### DOCUMENT PASSAGE
####

Elias Johnson: Good Morning, Triton Nation

Elias Johnson: Good Morning, Triton Nation

By Dana Becker


Wake up in the morning and tune on "Good Morning Iowa" and the face of Iowa Central alum Elias Johnson is likely to greet you.

Johnson, who attended the school after graduating from Manson Northwest Webster, is the co-anchor and a reporter with WOI-DT, the Local 5 ABC affiliate in Iowa. 

After earning his degree from Arizona State University where he continued his career as a wrestler, Johnson eventually found his way back home with his family.

"My career has taken me to places like Phoenix and Reno, Nevada. I wasn't planning to come back home," he said. "My wife and I were making plans to continue my career in Austin, Texas. The offer to come back to Iowa was unexpected and at first, I dismissed the idea. But, with a growing family and my mom and dad back home, we decided the opportunity to give our kids a chance to have an Iowa education and experience you can only find here - we made the move back home and haven't regretted it once."

####

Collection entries
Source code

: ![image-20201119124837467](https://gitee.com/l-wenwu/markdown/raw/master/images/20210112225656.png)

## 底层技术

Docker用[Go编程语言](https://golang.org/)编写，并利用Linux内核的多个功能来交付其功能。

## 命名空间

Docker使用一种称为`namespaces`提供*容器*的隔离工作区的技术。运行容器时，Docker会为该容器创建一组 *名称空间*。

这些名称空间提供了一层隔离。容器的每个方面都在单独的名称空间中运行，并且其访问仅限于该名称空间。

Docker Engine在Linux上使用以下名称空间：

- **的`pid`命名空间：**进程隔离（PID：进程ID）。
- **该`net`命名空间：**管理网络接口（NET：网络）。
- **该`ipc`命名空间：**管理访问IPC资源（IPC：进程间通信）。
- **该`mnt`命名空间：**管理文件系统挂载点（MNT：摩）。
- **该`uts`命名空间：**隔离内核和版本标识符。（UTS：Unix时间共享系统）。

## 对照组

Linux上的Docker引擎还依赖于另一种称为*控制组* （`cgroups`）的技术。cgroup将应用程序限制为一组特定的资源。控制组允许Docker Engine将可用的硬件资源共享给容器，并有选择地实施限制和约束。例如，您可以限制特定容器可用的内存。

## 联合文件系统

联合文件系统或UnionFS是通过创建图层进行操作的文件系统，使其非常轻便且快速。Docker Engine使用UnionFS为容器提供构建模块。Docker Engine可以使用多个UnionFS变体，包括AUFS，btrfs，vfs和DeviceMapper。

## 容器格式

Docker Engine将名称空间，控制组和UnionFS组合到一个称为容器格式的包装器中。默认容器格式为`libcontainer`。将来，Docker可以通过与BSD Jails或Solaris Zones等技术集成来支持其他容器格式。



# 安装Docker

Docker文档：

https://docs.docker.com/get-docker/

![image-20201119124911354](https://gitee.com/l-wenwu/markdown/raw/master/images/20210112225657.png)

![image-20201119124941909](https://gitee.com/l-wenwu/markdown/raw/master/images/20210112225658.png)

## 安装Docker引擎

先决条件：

####

### EXERCISE TASKS
A. Find every line of the rows containing the string "master", matching case exactly, and copy each such line.
B. Go on with the Elias Johnson profile, picking up after its last sentence.
The Elias Johnson profile and the rows are unrelated material.

### WRITTEN RESPONSES
A.
: ![image-20201119124837467](https://gitee.com/l-wenwu/markdown/raw/master/images/20210112225656.png)
![image-20201119124911354](https://gitee.com/l-wenwu/markdown/raw/master/images/20210112225657.png)
![image-20201119124941909](https://gitee.com/l-wenwu/markdown/raw/master/images/20210112225658.png)

B.
Johnson has been with the network since 2014, adding to previous positions in Iowa with WHO-TV and KDSM-TV early in his career. 

That career, though, all started to take shape on the Iowa Central campus - which was vastly different at that time compared to today.

"In the fall of 2002, there were nine resident housing buildings on campus," he said. "My roommates and I were the first tenants in building nine, living in unit '911' - no pun intended. Now there are over a dozen student housing complexes, state of the art classrooms and a pond. I'm amazed by the changes and I get a great sense of pride when I come back to visit my old stomping grounds."

He was following in the footsteps of his brother by coming to Iowa Central, adding "two big factors for me were proximity to home and affordability."

"My brother attended Iowa Central and received his associate degree before heading to Iowa State," Johnson said. "He spoke highly of his experience and how much he saved by completing courses at Iowa Central compared to Iowa State.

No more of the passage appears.